Texte fourni ::
----------------------------------------

Quarante ans après Macadam à deux voies, film marquant de la contre-culture américaine, Road to nowhere, est vraisemblablement un grand film de la jeune culture numérique d'aujourd'hui. Si, par sa virtuosité scénaristique, le film fait souvent penser à Lynch ou De Palma, il s'en démarque par sa subtilité à faire fonctionner différents niveaux de récits sans marquer leur franchissement. Un premier niveau de vérité est celui de l'affaire Duran-Tachen conclue par un double suicide. Un second est celui du script, conclu par un faux suicide. Un troisième niveau est celui imaginé par l'enquêteur Brotherton d'une Laurel qui serait Duran. Un quatrième est celui de Mitchell qui aurait toujours pressenti cela et qui, dans le DVD qu'il montre, introduit tout aussi bien les séquences du film que cette hypothèse d'une adéquation entre le personnage et l'actrice. Cela le conduit, in fine, à se servir de la caméra pour conclure le film. Surplombant le tout, le blog (sorte de road to nowhere) de Nathalie Post, qui s'est toujours défendue de toute interprétation comme la chanson du générique. Celle-ci nous invite à ne pas se fier aux multiples pistes que ne manqueront pas de suivre les enquêteurs alors que cela mène justement à rien, juste à quoi on peut s'arranger avec les fausses pistes.

----------------------------------------

Données extraites ::
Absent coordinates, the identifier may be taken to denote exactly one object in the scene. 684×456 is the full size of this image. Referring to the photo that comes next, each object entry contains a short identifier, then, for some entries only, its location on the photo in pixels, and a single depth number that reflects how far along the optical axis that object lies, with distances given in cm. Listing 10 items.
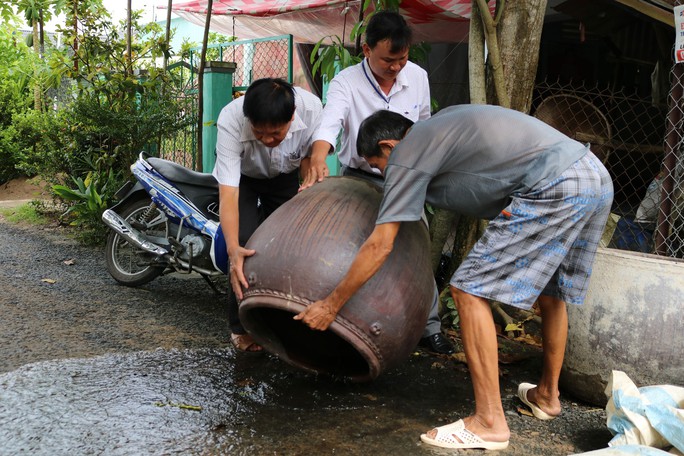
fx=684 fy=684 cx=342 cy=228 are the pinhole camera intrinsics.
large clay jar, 270
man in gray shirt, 268
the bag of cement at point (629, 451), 242
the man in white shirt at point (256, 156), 321
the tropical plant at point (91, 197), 649
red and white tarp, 688
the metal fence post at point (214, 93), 700
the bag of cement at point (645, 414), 256
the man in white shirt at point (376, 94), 354
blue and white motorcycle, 465
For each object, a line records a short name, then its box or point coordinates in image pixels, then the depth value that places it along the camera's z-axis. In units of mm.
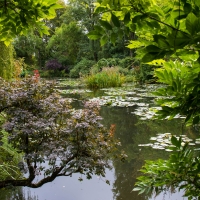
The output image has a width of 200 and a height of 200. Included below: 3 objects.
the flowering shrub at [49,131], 2037
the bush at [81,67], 17409
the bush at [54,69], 18875
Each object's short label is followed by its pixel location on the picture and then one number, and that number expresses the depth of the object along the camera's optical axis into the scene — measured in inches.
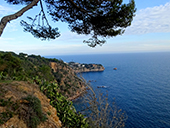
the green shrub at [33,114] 120.7
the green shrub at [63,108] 184.5
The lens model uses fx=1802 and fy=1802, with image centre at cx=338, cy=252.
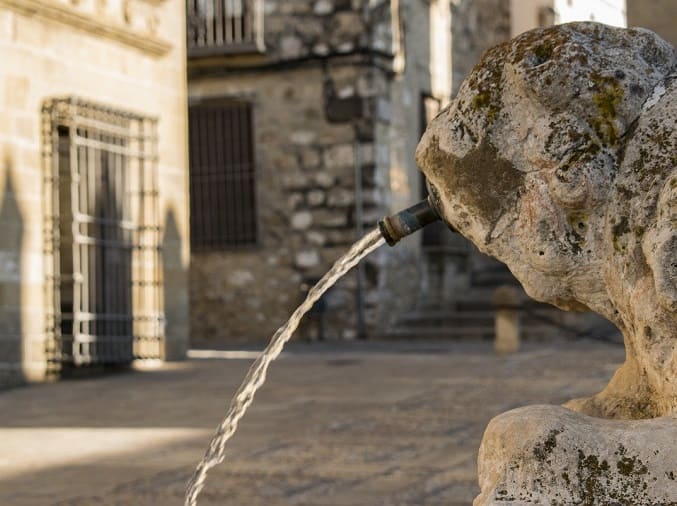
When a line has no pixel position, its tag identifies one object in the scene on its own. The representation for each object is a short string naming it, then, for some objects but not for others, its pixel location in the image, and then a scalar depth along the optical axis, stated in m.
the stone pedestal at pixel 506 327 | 17.85
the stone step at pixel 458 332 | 22.05
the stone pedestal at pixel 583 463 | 3.03
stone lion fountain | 3.10
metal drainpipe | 23.41
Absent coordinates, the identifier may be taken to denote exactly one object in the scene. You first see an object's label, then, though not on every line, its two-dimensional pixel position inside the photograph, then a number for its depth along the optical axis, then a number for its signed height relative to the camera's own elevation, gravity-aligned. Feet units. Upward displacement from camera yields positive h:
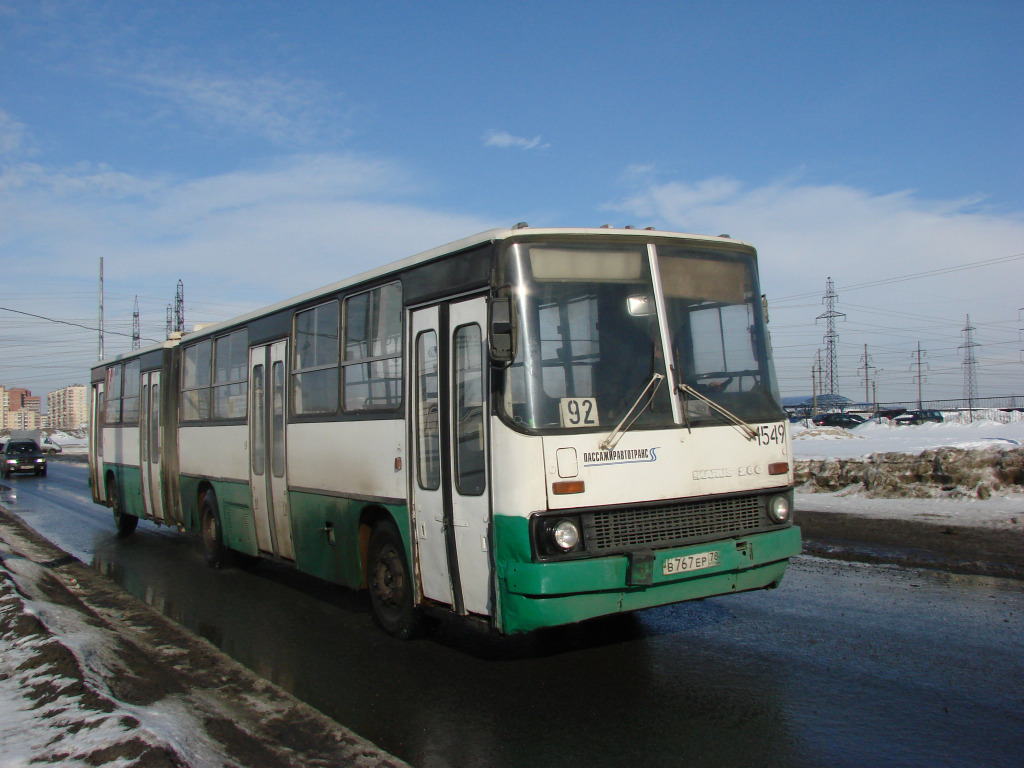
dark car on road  119.03 -4.55
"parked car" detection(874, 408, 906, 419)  209.74 -2.42
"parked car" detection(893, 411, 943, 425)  180.22 -3.21
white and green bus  17.43 -0.43
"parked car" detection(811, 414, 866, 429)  188.99 -3.64
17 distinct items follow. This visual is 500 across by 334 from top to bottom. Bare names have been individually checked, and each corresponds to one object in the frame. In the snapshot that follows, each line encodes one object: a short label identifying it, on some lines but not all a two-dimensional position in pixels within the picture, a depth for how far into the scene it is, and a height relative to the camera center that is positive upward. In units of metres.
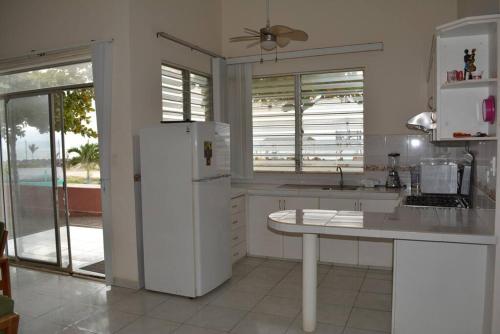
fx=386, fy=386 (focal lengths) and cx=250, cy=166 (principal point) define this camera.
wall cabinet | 2.36 +0.40
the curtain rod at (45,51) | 3.94 +1.07
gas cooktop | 3.27 -0.51
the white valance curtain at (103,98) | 3.83 +0.50
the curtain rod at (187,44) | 4.15 +1.22
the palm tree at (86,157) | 9.84 -0.21
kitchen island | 2.29 -0.76
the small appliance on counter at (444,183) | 3.46 -0.38
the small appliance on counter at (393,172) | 4.57 -0.34
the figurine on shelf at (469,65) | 2.40 +0.49
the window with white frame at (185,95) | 4.43 +0.65
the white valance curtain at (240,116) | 5.27 +0.42
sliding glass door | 4.51 -0.35
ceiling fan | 3.33 +0.98
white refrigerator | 3.53 -0.56
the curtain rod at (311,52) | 4.65 +1.18
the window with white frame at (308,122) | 4.90 +0.31
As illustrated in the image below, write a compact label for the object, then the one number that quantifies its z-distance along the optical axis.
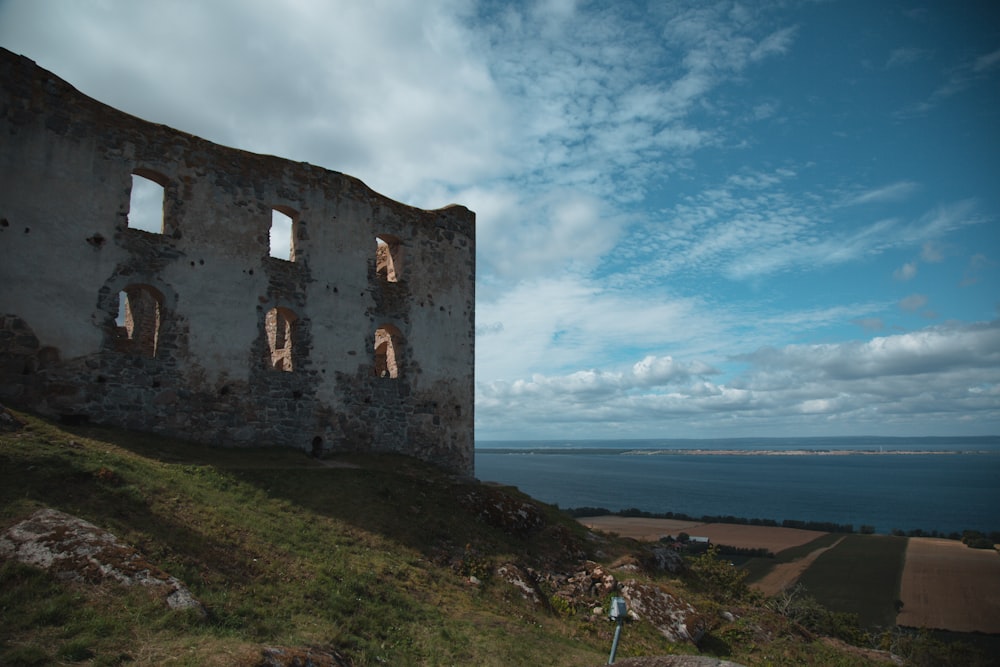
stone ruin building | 13.98
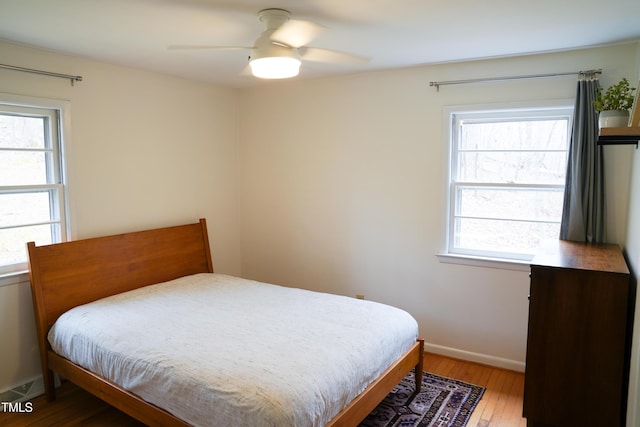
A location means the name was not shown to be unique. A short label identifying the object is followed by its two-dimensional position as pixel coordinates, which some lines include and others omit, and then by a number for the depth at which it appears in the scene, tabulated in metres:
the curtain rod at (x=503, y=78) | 3.00
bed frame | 2.38
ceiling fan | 2.27
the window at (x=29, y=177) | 2.98
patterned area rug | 2.72
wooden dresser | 2.26
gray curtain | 2.94
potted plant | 2.31
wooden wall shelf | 2.06
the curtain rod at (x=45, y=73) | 2.87
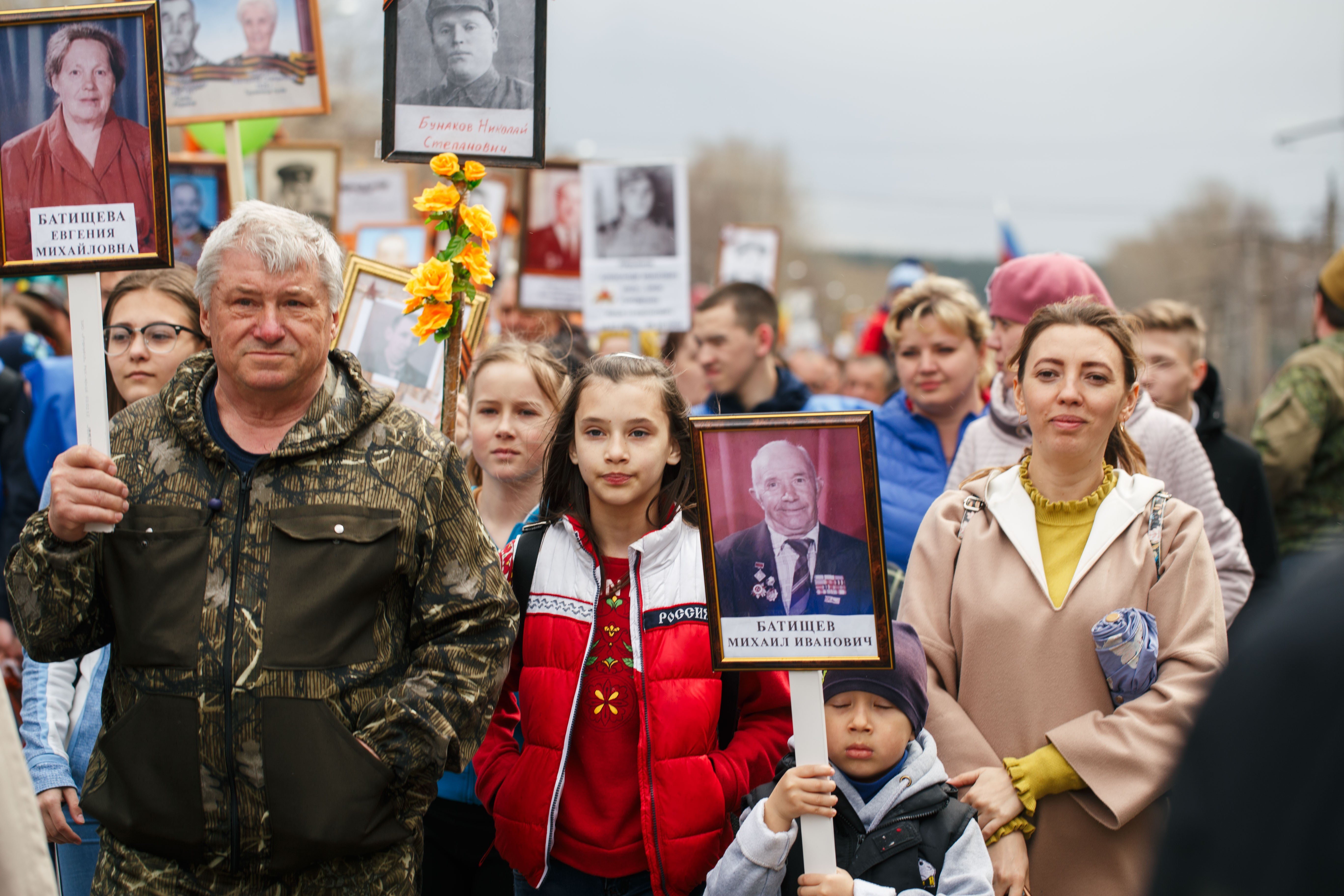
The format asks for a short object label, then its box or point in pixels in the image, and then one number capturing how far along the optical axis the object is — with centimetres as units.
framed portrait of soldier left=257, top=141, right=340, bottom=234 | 796
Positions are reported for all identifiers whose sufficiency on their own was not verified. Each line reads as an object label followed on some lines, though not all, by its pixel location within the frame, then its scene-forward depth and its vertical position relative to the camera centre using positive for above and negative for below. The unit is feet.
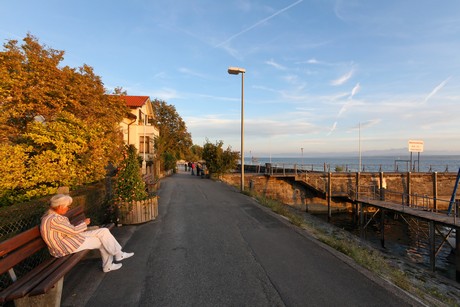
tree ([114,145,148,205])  25.72 -2.93
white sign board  97.31 +4.91
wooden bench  9.55 -5.22
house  85.32 +8.24
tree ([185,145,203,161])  205.87 +0.49
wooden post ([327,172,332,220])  78.56 -10.99
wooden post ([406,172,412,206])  85.81 -7.66
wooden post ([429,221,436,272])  37.40 -13.76
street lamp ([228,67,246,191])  51.52 +13.72
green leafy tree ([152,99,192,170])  172.35 +21.06
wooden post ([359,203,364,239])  60.82 -16.58
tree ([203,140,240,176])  84.58 -0.71
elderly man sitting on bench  12.60 -4.49
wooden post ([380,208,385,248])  51.24 -15.96
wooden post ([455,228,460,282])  33.09 -12.85
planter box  25.89 -6.16
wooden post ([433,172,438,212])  78.20 -8.19
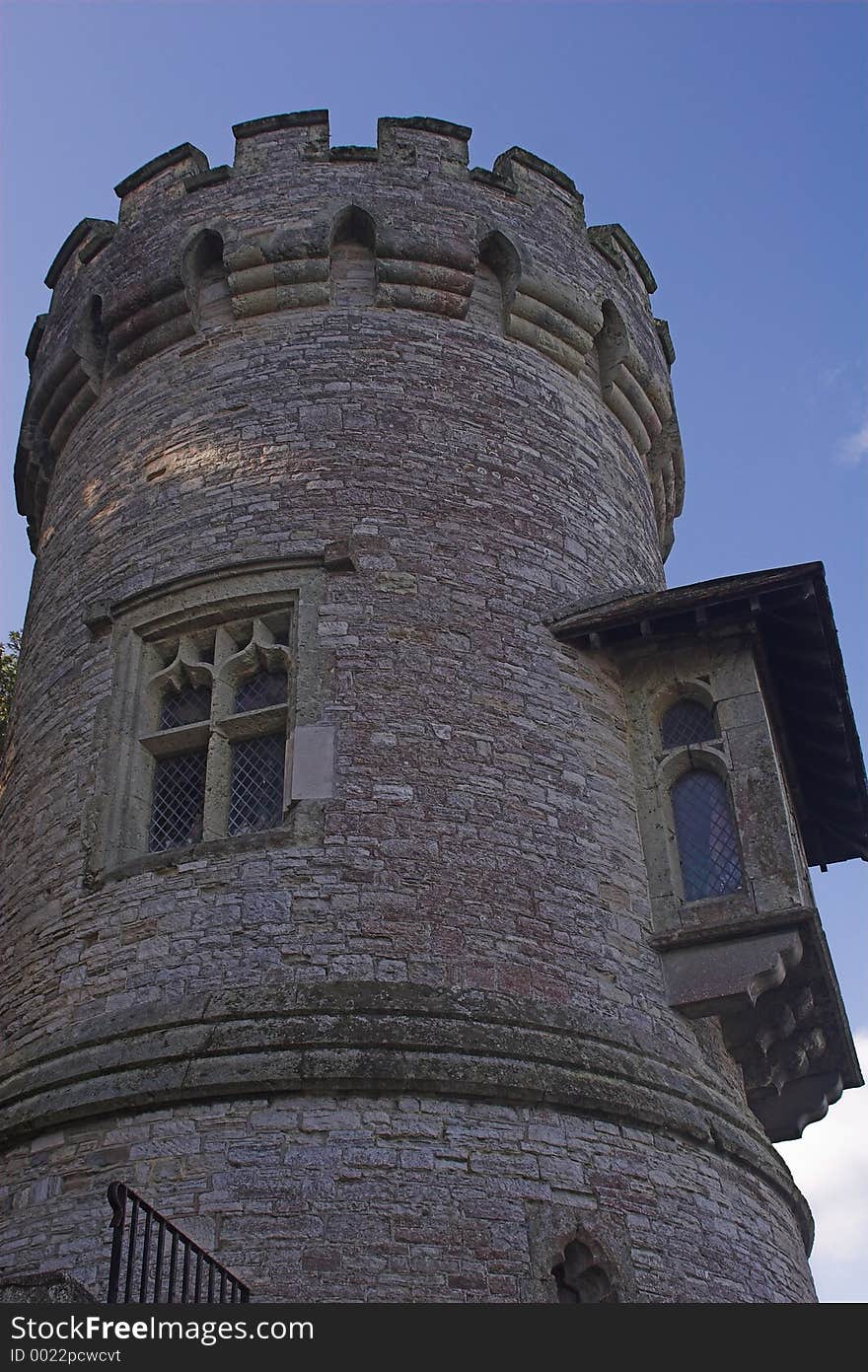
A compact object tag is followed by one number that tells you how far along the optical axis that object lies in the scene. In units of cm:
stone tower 738
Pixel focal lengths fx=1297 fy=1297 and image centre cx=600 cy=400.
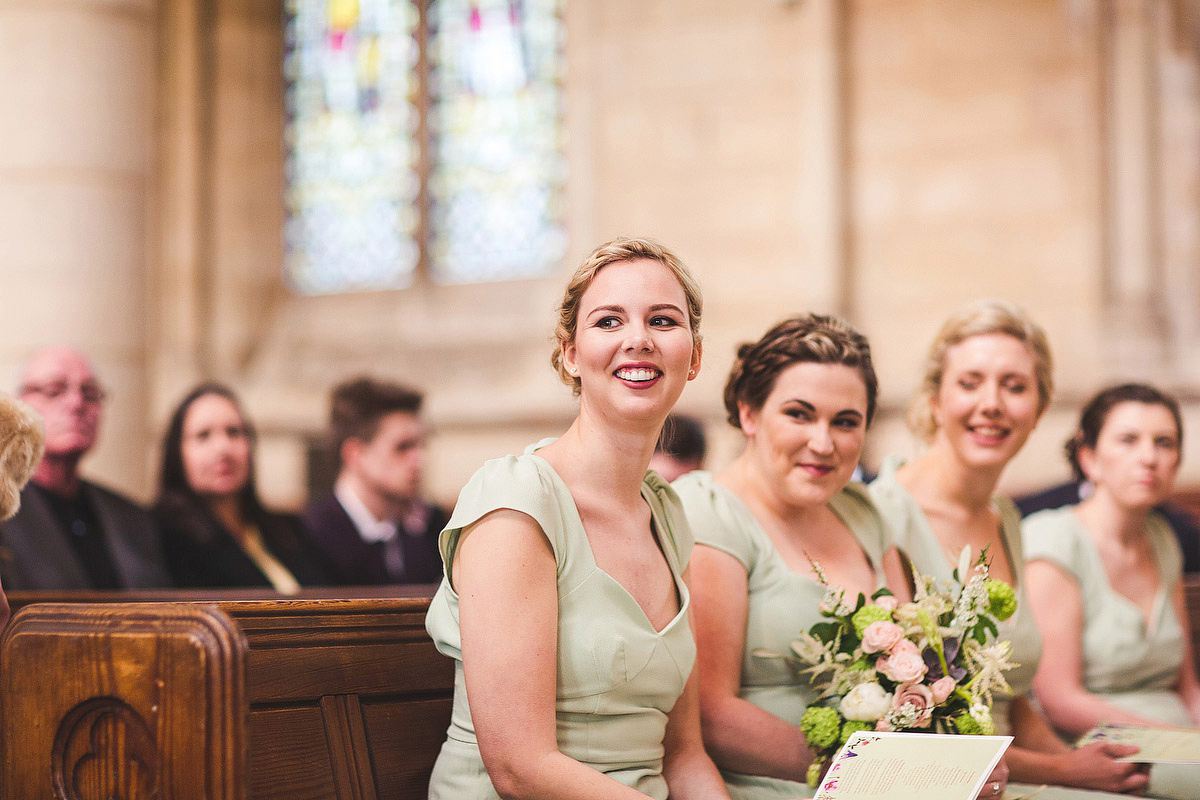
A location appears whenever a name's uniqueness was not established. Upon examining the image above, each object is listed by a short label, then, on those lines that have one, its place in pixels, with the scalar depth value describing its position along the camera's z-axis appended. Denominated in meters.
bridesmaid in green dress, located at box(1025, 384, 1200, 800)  3.60
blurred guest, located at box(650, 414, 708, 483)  5.13
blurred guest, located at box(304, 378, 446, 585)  5.49
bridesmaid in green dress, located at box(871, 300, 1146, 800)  3.16
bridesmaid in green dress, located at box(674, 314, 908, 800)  2.64
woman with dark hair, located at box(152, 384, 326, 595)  4.77
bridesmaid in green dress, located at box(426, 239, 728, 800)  2.10
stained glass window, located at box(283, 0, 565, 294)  9.03
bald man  4.51
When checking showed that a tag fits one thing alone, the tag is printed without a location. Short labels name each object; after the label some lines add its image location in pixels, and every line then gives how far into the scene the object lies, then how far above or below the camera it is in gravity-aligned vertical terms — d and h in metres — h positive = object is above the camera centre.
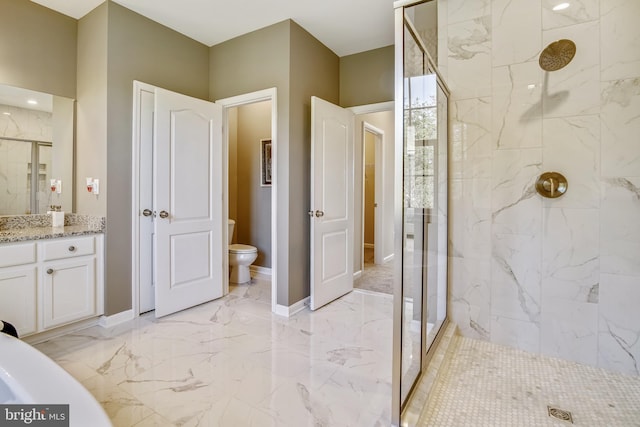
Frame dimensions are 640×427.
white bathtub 0.81 -0.50
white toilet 3.82 -0.58
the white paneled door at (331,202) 3.04 +0.10
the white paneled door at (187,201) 2.80 +0.09
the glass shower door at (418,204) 1.44 +0.04
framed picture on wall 4.38 +0.67
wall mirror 2.60 +0.51
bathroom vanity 2.16 -0.44
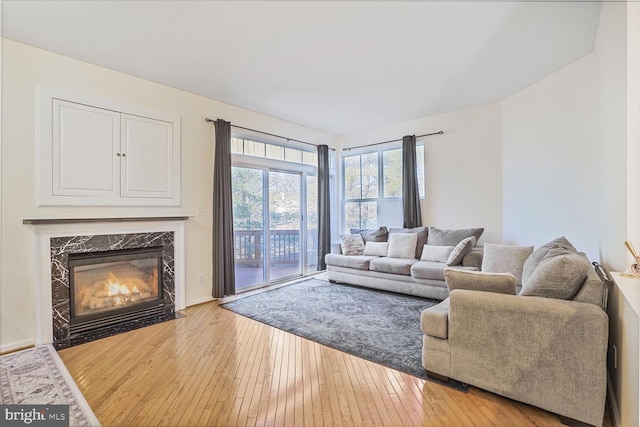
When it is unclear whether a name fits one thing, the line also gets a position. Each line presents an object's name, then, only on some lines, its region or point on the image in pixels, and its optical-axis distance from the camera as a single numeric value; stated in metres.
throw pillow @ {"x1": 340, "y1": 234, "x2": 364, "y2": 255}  5.02
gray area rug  2.54
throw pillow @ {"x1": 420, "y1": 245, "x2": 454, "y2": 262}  4.18
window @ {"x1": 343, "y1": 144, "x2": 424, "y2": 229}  5.48
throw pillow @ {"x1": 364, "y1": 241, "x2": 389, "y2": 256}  4.86
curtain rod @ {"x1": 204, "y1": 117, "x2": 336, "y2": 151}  4.05
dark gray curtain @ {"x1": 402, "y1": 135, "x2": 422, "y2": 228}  5.04
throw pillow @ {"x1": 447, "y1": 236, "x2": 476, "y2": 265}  3.85
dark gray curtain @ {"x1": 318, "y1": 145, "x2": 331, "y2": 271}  5.62
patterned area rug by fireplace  1.83
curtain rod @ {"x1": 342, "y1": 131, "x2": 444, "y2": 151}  4.96
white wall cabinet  2.87
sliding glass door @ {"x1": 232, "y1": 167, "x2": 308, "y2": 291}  4.58
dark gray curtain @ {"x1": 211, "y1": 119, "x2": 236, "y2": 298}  4.00
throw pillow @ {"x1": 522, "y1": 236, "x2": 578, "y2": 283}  2.42
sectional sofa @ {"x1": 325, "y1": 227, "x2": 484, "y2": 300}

----------------------------------------

À vous ::
Donnez la suite du texte sur le film Road to nowhere, à partir de sa dernière phrase. La liste constitue un matériel à part, distinct du texte.

Résultat obtenu ::
Une histoire vraie
Parmi les multiples fausses pistes, il n'est pas interdit de commencer par la dernière, celle qui affirme dans le générique que c'est "Une histoire vraie". Certes ni Duran ni Tachen ni Mitchell n'existent dans la vraie vie mais l'histoire racontée dans le film est "vraie" dans le sens où le film est tourné dans la maison de Monte Hellman, le chien du Mitchell est le sien et les mot qu'il lui fait prononcer à Mitchell sur le travail décisif du metteur en scène, calqués sur le mot de Samuel Fuller "le cinéma, c'est trois choses, premièrement de l'action, deuxièmement de l'action, troisièmement de l'action" où action est remplacé par le casting est l'un des leitmotiv de Monte Hellman. Quant à la direction d'acteurs, reprenant un mot attribué au même Samuel Fuller répondant à Robert Stark rapporté par Mitchell selon quoi il doit "ne pas jouer" est aussi l'un des leitmotivs de Hellman.
Par ailleurs, le réalisateur dédie au début du générique final à Laurie Bird la fille de Macadam à deux voies avec qui Monte Hellman eut une aventure en 1971 avant son suicide en 1975. Le film présente une nouvelle dédicace à la fin du film, cette fois à Alan Coche, scénariste de China 9 qui inspire ici le personnage de Bruno. Alan Coche tua son épouse un soir d'ivresse puis se suicida. Est aussi remercié Lou Wiseman, patron de la Universal qui saborda la carrière de Macadam à deux voies. Monte Hellman, le considérant comme son pire ennemi, pense ainsi, superstitieusement, vaincre le mauvais sort.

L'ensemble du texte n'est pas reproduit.